Яша снова стянул маску, приподнявшись на локте. Я едва успела вернуться в свою кровать, как снова ему понадобилась.
– Оля, мне нехорошо.
– Если бы тебе было хорошо, мы провели бы эту ночь дома, – пробормотала я, вставая. – Позвать врача?
– Нет. Просто посиди со мной.
Больше всего на свете мне хотелось лежать. Меня знобило, казалось, что суставы кто-то выкручивает в обратном направлении, болела голова. Но мой Яша, мой вечный ребёнок, требовал внимания, и я не могла сказать «нет».
Я села возле него, взяла его за руку:
– Хочешь что-нибудь?
Он покачал головой и прикрыл глаза, как-то сразу успокоившись. «Мы долюбливали наших мужей за их матерей, слишком замученных послевоенным бытом». Не знаю, откуда в моей голове всплыла эта фраза, наверное, из какого-то фильма или прочитанного романа. Но кто бы её ни придумал, он был абсолютно прав. Я никогда не встречалась с матерью Яши: она умерла до нашего с ним знакомства. Но по его скупым рассказам я сделала вывод, что она всегда держалась с ним отстранённо.
– Ты же мальчик, ты не должен плакать, – говорила она, когда он приходил с разбитой коленкой.

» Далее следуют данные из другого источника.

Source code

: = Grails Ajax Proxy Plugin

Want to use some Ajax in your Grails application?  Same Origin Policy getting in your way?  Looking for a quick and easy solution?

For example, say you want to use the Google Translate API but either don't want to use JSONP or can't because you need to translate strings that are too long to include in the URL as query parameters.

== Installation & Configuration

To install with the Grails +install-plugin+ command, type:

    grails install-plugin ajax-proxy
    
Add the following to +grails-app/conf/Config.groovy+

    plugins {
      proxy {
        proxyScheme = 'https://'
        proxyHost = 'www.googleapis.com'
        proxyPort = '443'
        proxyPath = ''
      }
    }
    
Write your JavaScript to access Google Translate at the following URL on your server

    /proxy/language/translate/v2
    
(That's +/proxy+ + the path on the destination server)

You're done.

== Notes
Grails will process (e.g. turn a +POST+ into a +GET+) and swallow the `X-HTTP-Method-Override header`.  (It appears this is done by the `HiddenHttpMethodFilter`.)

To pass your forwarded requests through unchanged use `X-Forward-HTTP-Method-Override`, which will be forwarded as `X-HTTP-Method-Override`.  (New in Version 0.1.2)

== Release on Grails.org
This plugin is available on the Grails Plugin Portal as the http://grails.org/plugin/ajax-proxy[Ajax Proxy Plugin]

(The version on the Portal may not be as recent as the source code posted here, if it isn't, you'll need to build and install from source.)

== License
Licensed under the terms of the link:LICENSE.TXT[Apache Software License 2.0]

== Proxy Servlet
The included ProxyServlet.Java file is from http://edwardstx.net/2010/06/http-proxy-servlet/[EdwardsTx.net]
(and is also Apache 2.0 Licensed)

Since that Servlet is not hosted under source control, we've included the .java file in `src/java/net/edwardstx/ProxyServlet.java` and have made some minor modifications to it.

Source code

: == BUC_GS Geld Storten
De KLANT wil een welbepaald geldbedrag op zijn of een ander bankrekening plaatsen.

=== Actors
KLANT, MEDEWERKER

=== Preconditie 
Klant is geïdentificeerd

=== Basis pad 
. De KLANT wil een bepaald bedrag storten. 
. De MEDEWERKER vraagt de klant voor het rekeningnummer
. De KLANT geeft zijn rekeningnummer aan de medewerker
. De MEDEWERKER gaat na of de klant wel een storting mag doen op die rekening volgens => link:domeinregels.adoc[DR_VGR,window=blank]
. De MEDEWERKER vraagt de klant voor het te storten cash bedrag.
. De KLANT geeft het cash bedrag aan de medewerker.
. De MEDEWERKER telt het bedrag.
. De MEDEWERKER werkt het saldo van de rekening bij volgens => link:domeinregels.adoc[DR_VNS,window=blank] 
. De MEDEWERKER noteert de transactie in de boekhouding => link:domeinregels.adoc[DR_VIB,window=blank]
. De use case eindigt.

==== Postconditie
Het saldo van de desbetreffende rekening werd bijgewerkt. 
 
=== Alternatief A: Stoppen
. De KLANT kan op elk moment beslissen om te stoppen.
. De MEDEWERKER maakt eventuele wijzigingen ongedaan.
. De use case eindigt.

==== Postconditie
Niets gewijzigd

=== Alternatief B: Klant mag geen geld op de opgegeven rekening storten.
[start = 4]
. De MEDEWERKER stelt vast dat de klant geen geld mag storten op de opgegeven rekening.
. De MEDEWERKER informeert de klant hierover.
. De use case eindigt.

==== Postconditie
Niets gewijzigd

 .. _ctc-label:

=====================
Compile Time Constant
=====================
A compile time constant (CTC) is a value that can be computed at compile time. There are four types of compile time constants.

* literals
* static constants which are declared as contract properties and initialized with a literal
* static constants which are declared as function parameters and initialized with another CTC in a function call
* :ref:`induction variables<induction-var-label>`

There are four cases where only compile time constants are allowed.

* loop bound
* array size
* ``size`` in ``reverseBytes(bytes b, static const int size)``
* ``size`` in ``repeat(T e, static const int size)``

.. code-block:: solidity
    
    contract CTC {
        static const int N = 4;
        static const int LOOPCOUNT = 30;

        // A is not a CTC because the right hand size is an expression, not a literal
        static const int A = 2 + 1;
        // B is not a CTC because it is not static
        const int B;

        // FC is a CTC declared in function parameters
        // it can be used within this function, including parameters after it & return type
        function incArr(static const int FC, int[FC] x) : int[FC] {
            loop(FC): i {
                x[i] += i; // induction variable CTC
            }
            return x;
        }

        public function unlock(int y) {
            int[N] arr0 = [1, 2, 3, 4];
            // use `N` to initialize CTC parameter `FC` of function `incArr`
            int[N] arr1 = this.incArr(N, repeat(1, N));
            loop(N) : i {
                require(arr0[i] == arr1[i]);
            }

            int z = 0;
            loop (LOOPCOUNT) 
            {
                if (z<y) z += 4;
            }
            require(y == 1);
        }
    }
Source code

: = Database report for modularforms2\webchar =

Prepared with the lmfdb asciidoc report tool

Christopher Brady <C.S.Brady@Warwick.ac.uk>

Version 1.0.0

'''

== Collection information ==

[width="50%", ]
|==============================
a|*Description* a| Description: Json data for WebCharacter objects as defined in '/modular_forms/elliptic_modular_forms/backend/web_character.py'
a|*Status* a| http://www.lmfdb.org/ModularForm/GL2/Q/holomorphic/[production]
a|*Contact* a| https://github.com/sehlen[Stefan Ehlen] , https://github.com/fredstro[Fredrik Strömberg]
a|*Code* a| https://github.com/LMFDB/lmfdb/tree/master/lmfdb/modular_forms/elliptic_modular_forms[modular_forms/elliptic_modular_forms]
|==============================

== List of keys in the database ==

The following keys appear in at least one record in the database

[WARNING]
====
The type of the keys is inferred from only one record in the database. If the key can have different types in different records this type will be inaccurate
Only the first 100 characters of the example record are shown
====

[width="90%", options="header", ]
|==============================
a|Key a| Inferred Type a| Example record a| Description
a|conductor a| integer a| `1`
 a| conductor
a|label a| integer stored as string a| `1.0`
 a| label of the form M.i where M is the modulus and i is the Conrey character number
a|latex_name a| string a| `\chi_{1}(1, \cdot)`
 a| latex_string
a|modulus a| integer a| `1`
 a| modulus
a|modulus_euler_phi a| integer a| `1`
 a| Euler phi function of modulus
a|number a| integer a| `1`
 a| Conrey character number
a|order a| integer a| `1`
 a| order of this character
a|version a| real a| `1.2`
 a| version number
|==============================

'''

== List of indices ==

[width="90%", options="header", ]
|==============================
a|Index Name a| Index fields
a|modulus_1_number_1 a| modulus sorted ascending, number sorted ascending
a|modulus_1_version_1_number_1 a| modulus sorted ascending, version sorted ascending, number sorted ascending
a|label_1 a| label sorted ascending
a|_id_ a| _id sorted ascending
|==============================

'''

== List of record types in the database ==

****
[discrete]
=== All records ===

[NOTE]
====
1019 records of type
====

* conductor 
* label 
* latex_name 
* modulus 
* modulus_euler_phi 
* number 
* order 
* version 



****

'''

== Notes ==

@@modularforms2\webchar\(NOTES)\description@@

Если коленку разбивала София или Ида, мать поднимала жуткий переполох, дула на ранку и доставала из шкафа припасённые к празднику конфеты, которыми полагалось утешать пострадавшего ребёнка. Думаю, она никогда не сидела вот так возле температурившего Яши, не читала ему книжки, пока он приобретал на всю оставшуюся жизнь иммунитет от кори, свинки и ветрянки. Он, как и все его ровесники, переболел всеми возможными детскими болезнями и, как все в его поколении, считал себя практически неуязвимым. Ещё две недели назад в интервью какой-то газетёнке, позвонившей ему в разгар наших гастролей, он уверенно заявил:
– Коронавирус? Какой ещё коронавирус, бог с вами. У меня сейчас концерты, полные залы! Люди в восторге. Надо заниматься делом и дарить окружающим позитивные эмоции, тогда вас никакой вирус не возьмёт. А всё остальное – глупые выдумки и нагнетание паники!
И вот мы здесь. Он дышит через маску, а где-то в лаборатории девушка в противочумном костюме сидит над его анализами и выявляет штамм коронавируса.
Может быть, из-за этой детской недолюбленности он вырос таким ласковым? Я помню наши первые годы жизни вместе. Бог мой, мы почти не вылезали из постели. И даже если мы не занимались тем самым, он постоянно находил повод меня обнять, поцеловать, просто прикоснуться ко мне. Я чувствовала себя самой счастливой женщиной на свете. Как жаль, что сказка продлилась недолго. В какой момент ему стало меня мало? Я не успела постареть или располнеть, обзавестись какими-то изъянами внешности или характера, которые хоть как-то бы его «оправдывали». Просто не успела.